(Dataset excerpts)
· · · · ·

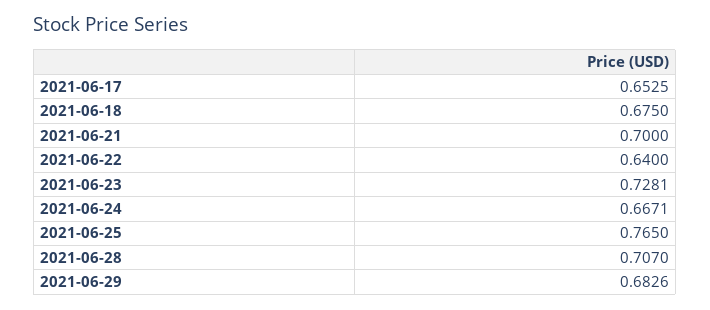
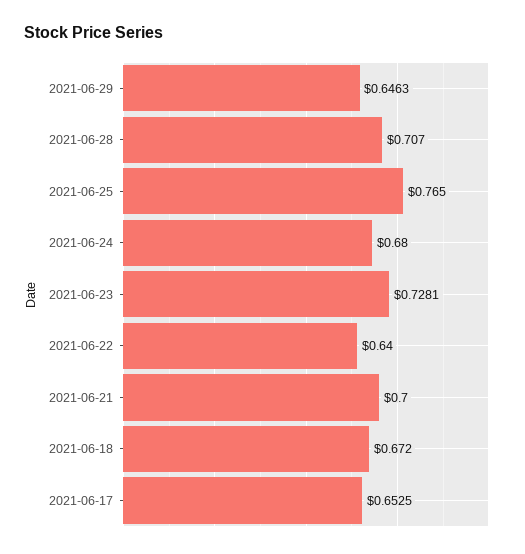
2021-06-18: 0.675 -> 0.672
2021-06-24: 0.6671 -> 0.68
2021-06-29: 0.6826 -> 0.6463

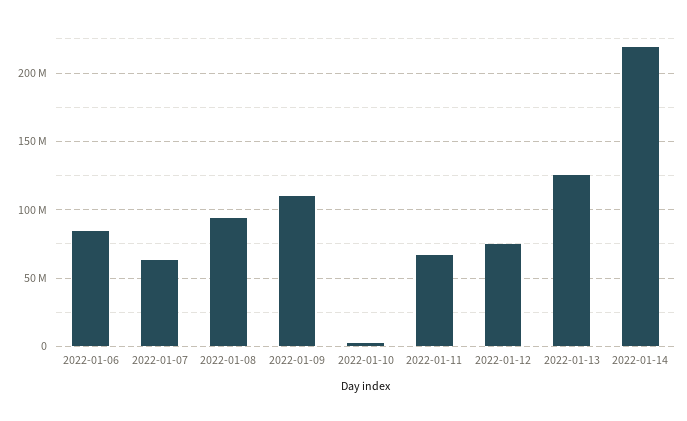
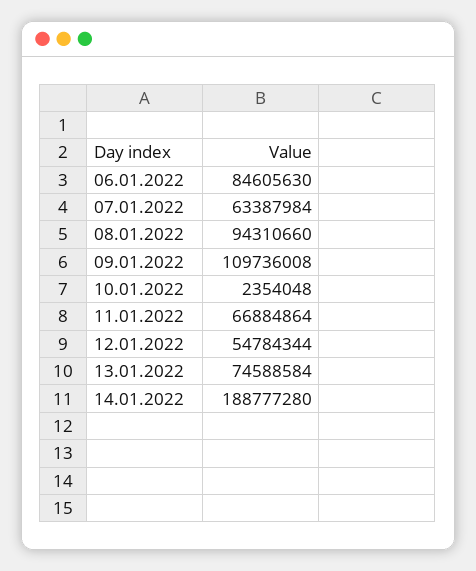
2022-01-12: 75000000 -> 54784344
2022-01-13: 125000000 -> 74588584
2022-01-14: 220000000 -> 188777280

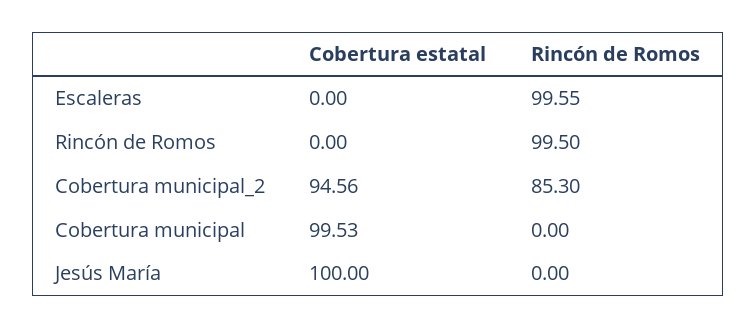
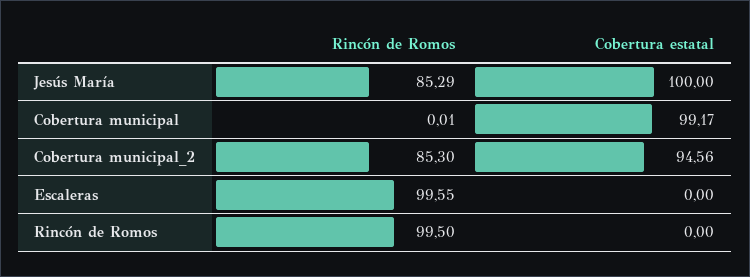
Cobertura estatal, Cobertura municipal: 99.53 -> 99.17
Rincón de Romos, Cobertura municipal: 0 -> 0.01
Rincón de Romos, Jesús María: 0 -> 85.29

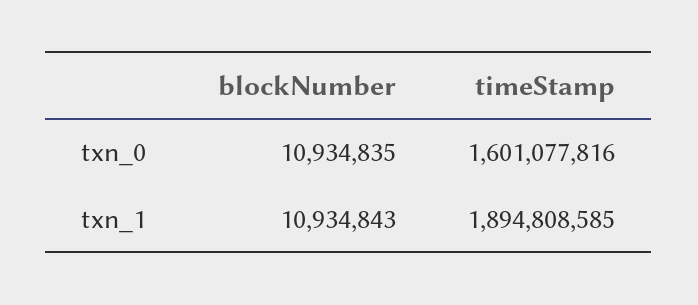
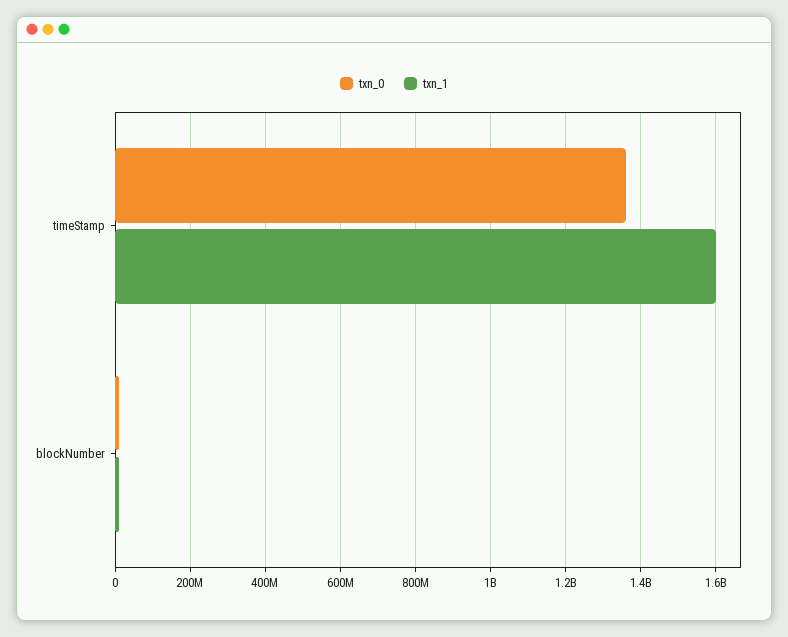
txn_0, timeStamp: 1601077816 -> 1360000000
txn_1, timeStamp: 1894808585 -> 1600000000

· · · · ·

_What needs to be done_
Transcribe the records above exactly as they appear, leaving out any pictures.

_Solution_
2021-06-18: 0.675 -> 0.672
2021-06-24: 0.6671 -> 0.68
2021-06-29: 0.6826 -> 0.6463

2022-01-12: 75000000 -> 54784344
2022-01-13: 125000000 -> 74588584
2022-01-14: 220000000 -> 188777280

Cobertura estatal, Cobertura municipal: 99.53 -> 99.17
Rincón de Romos, Cobertura municipal: 0 -> 0.01
Rincón de Romos, Jesús María: 0 -> 85.29

txn_0, timeStamp: 1601077816 -> 1360000000
txn_1, timeStamp: 1894808585 -> 1600000000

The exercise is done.